◆ **Exercise prompt**
Exactly as written, give back every record below.

◆ **Dataset entries**

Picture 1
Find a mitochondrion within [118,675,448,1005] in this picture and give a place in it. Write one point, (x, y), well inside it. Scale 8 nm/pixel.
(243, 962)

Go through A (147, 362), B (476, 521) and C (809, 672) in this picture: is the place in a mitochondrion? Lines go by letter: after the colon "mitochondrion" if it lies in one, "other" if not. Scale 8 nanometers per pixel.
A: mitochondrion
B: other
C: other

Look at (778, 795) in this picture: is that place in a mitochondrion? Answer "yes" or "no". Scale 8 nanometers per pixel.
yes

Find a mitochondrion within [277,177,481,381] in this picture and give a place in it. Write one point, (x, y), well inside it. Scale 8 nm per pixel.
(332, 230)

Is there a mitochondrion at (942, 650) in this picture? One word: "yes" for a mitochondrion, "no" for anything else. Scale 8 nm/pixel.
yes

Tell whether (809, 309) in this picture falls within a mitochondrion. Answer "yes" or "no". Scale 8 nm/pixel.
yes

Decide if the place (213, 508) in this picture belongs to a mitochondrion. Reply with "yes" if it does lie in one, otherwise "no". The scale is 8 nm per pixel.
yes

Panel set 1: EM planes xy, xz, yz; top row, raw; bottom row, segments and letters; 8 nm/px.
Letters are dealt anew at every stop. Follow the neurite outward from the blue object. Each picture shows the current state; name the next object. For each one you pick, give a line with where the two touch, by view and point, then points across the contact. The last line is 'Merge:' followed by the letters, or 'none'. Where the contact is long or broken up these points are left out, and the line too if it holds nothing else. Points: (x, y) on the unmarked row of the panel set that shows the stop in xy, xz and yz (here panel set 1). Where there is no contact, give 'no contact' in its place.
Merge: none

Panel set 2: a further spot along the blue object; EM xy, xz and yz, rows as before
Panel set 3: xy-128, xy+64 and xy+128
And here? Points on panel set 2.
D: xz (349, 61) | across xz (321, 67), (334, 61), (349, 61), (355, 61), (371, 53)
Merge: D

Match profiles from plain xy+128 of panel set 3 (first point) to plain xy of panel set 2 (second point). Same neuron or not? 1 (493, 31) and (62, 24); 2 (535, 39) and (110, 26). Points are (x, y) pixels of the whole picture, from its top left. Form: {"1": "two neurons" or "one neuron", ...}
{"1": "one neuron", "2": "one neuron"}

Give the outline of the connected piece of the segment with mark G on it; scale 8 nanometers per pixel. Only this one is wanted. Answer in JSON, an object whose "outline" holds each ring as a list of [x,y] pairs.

◆ **Response area**
Picture 1
Find a mitochondrion within [118,675,448,1005] in this picture and give a place in it. Write one point, (x, y), well inside it. Scale 8 nm/pixel.
(243, 962)

Go through A (147, 362), B (476, 521) and C (809, 672) in this picture: is the place in a mitochondrion? Lines go by letter: after the colon "mitochondrion" if it lies in one, "other" if not. Scale 8 nanometers per pixel.
A: mitochondrion
B: other
C: other

Look at (778, 795) in this picture: is that place in a mitochondrion? Answer "yes" or "no". Scale 8 nanometers per pixel.
yes

Find a mitochondrion within [277,177,481,381] in this picture and give a place in it. Write one point, (x, y), well inside it. Scale 8 nm per pixel.
(332, 230)

Is there a mitochondrion at (942, 650) in this picture? One word: "yes" for a mitochondrion, "no" for anything else. Scale 8 nm/pixel.
yes

Tell whether (809, 309) in this picture falls within a mitochondrion. Answer "yes" or "no". Scale 8 nm/pixel.
yes

Decide if the place (213, 508) in this picture belongs to a mitochondrion. Reply with "yes" if it does lie in one, otherwise "no". The scale is 8 nm per pixel.
yes

Panel set 1: EM planes xy, xz, yz; top row, raw; bottom row, segments and letters; 8 nm/px.
Letters are dealt anew at every stop. Follow the neurite outward from the blue object. Each picture shows the current state; name the next object. For each one you pick, give a line with where the two touch, by view and point, then points across the contact. The last line is 'Merge:' followed by the letters, or 'none'. Where the contact is long or broken up these points are left out, and the line too if it holds nothing else. Points: (x, y) on the unmarked row of the panel set that shows the stop in xy, xz and yz (here panel set 1). Where there is no contact, give 'no contact' in its place.
Merge: none

Panel set 2: a further spot along the blue object; EM xy, xz and yz, rows as before
Panel set 3: xy-128, xy+64 and xy+128
And here? Points on panel set 2.
D: xz (349, 61) | across xz (321, 67), (334, 61), (349, 61), (355, 61), (371, 53)
Merge: D

Match profiles from plain xy+128 of panel set 3 (first point) to plain xy of panel set 2 (second point). Same neuron or not? 1 (493, 31) and (62, 24); 2 (535, 39) and (110, 26). Points are (x, y) pixels of the whole picture, from its top left. Form: {"1": "two neurons" or "one neuron", ...}
{"1": "one neuron", "2": "one neuron"}

Give the outline of the connected piece of the segment with mark G on it; scale 8 nanometers per pixel. Only this one is wanted. Answer in JSON, an object whose "outline" holds each ring as a list of [x,y] pairs.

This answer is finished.